Since 2004, Forbes Magazine and editor Mary Ellen Egan have been compiling a list of the “World’s Most Powerful Women” based on money, influence, and viability. Activists, world leaders, celebrities, and CEOs, make up a large part of the list that highlights women who go beyond the traditional taxonomy of the power elite (political and economic might). Agents of change, these women are actually shifting our very idea of clout and authority and, in the process, transforming the world in fresh and exhilarating ways.

Facebook COO Sheryl Sandberg

Angela Merkel, the Chancellor of Germany, was not surprisingly once again picked to head the list. In seven of the last eight years, the Chancellor has held this position. The lone exception came in 2010 when she fell to fourth after being supplanted by Michelle Obama, Irene Rosenfeld, and Oprah Winfrey.

Following the success of her book, Sheryl Sandberg, the COO of Facebook Inc (NASDAQ:FB) was chosen for the sixth position on this list. No news source has yet to report whether Ms. Sandberg heard the news at work and broke into tears, something the COO has said, much to the chagrin of many feminists, is perfectly fine to do in the workplace.

Her placement this high by Forbes was explained as…..
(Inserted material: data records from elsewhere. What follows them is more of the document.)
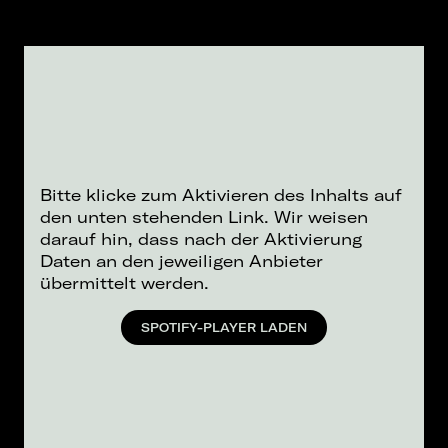
Bitte klicke zum Aktivieren des Inhalts auf
den unten stehenden Link. Wir weisen
darauf hin, dass nach der Aktivierung
Daten an den jeweiligen Anbieter
übermittelt werden.
SPOTIFY-PLAYER LADEN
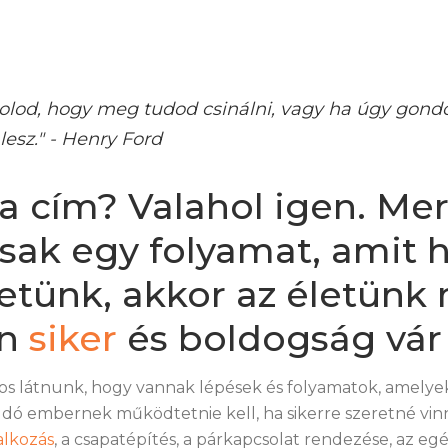
lod, hogy meg tudod csinálni, vagy ha úgy gond
esz." - Henry Ford
a cím? Valahol igen. Mer
csak egy folyamat, amit 
tünk, akkor az életünk
én
siker
és boldogság vár
os látnunk, hogy vannak lépések és folyamatok, amelye
udó embernek működtetnie kell, ha sikerre szeretné vinn
alkozás
, a csapatépítés, a párkapcsolat rendezése, az e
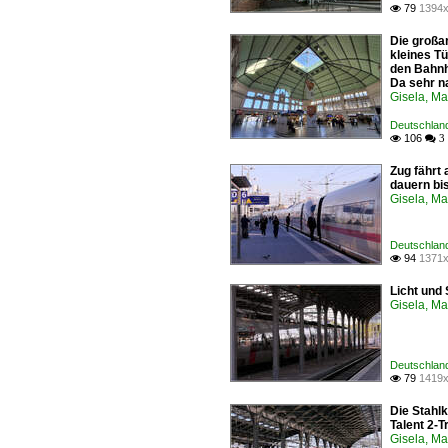
79
1394x

Die großar
kleines T
den Bahnho
Da sehr na
Gisela, Ma
Deutschland
106

 3
Zug fährt
dauern bis
Gisela, Ma
Deutschland
94
1371x

Licht und 
Gisela, Ma
Deutschland
79
1419x

Die Stahlk
Talent 2-T
Gisela, Ma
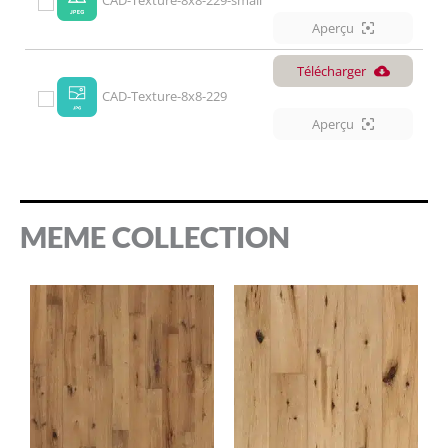
Aperçu
Télécharger
CAD-Texture-8x8-229
Aperçu
MEME COLLECTION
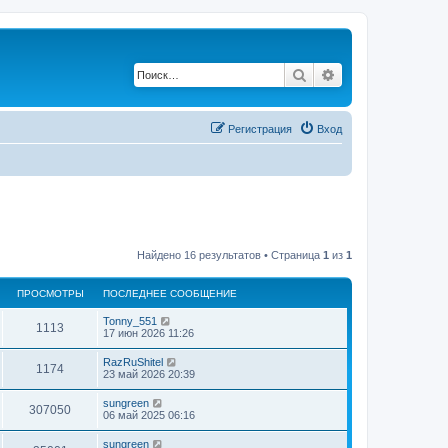
Поиск
Расширенный по
Регистрация
Вход
Найдено 16 результатов • Страница
1
из
1
ПРОСМОТРЫ
ПОСЛЕДНЕЕ СООБЩЕНИЕ
Tonny_551
1113
17 июн 2026 11:26
RazRuShitel
1174
23 май 2026 20:39
sungreen
307050
06 май 2025 06:16
sungreen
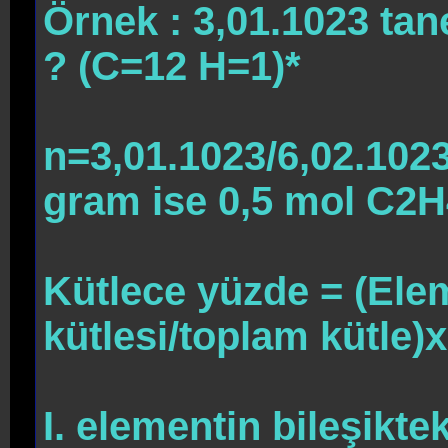
Örnek : 3,01.1023 ta
? (C=12 H=1)*
n=3,01.1023/6,02.102
gram ise 0,5 mol C2H
Kütlece yüzde = (Elem
kütlesi/toplam kütle)
I. elementin bileşiktek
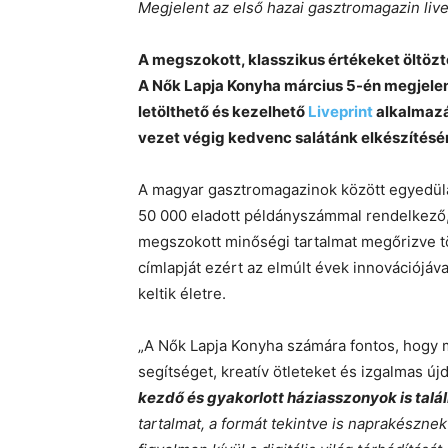
Megjelent az első hazai gasztromagazin live
A megszokott, klasszikus értékeket öltözt
A Nők Lapja Konyha március 5-én megjelen
letölthető és kezelhető
Liveprint
alkalmazá
vezet végig kedvenc salátánk elkészítésé
A magyar gasztromagazinok között egyedüláll
50 000 eladott példányszámmal rendelkező,
megszokott minőségi tartalmat megőrizve t
címlapját ezért az elmúlt évek innovációjáv
keltik életre.
„A Nők Lapja Konyha számára fontos, hogy 
segítséget, kreatív ötleteket és izgalmas új
kezdő és gyakorlott háziasszonyok is talá
tartalmat, a formát tekintve is naprakészne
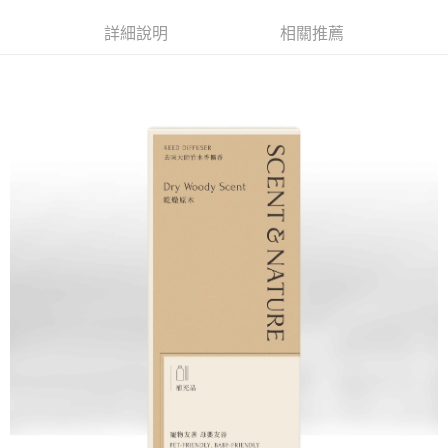
每筆NT$60，滿NT$599(含以上)免運費
購買商品的店家。未經商家同意取消之訂單仍視為有效，需透過AFTEE先享
後付繳納相關費用。
詳細說明
相關推薦
付款後7-11取貨
※ 交易是否成功請以「AFTEE先享後付 」之結帳頁面顯示為準，若有關於
是否繳費成功／繳費後需取消欲退款等相關疑問，請聯繫「AFTEE先享後付
每筆NT$60，滿NT$599(含以上)免運費
客戶支援中心」
https://netprotections.freshdesk.com/support/home
宅配
【注意事項】
１．透過由恩沛科技股份有限公司提供之「AFTEE先享後付」服務完成之交
每筆NT$120，滿NT$899(含以上)免運費
易，需依本服務之必要範圍內提供個人資料，並將交易相關給付款項請求債
權轉讓予恩沛科技股份有限公司。
２．關於個人資料處理事宜，請瀏覽以下網址：
https://aftee.tw/terms/#terms3
３．未成年的使用者請事先徵得法定代理人或監護人之同意方可使用
「AFTEE先享後付」，若未經同意申辦者引起之損失，本公司不負相關責
任。
４．使用「AFTEE先享後付」時，將依據個別帳號之用戶狀況，依本公司即
時審查核予不同之上限額度；若仍有額度不足之情形，本公司將視審查結果
請求用戶進行身份認證。
５．嚴禁一人註冊多個帳號或使用他人資訊註冊。若發現惡意使用之情形，
恩沛科技股份有限公司將有權停止該用戶之使用額度並採取法律行動。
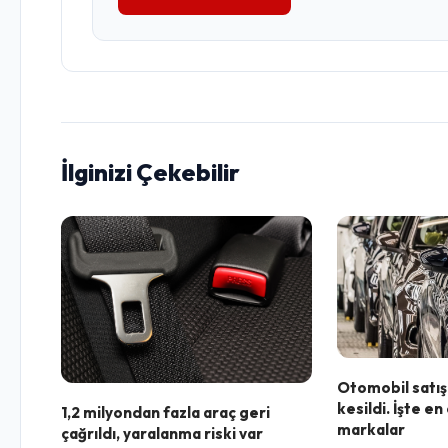
İlginizi Çekebilir
Otomobil satışl
kesildi. İşte e
1,2 milyondan fazla araç geri
markalar
çağrıldı, yaralanma riski var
Facebook Inc (NASDAQ:FB)’s COO incited a new conversation on feminism in the workplace with her March 2013 book, Lean In: Women, Work, and the Will to Lead. The manifesto sold nearly 150,000 copies in its first week, and it has held the top nonfiction spot on best-seller lists since. But Sandberg’s biggest success of the year may have happened right in Menlo Park. After adding ads to its mobile News Feed, Facebook earned more U.S. mobile revenue than any other publisher in 2012, with an 18.4 percent share of the entire market. The April release of Home, the new Facebook phone, will reportedly allow companies to send advertising directly to users’ smartphones even if the home screen is locked. 2013 spotlight: One year after Facebook’s initial public offering, the company’s stock is down roughly 30 percent.

Other technology sector representatives in the top 50 included Bill and Melinda Gates Foundation Co-Chair Melinda Gates (No. 3), Hewlett-Packard Company (NYSE:HPQ) CEO Meg Whitman (No. 15), Oracle Chief Financial Officer Safra Catz (No. 23), Google Inc (NASDAQ:GOOG) Senior Vice President Susan Wojcicki (No. 30), and Yahoo! Inc. (NASDAQ:YHOO) CEO Marissa Mayer (No. 32).

Presumably for many, Melinda Gates has no business in the technology breakdown of the list, Ms. Sandberg is far too high, and Marissa Mayer’s 1.1 billion dollar acquisition of Tumblr will see her off the list next year.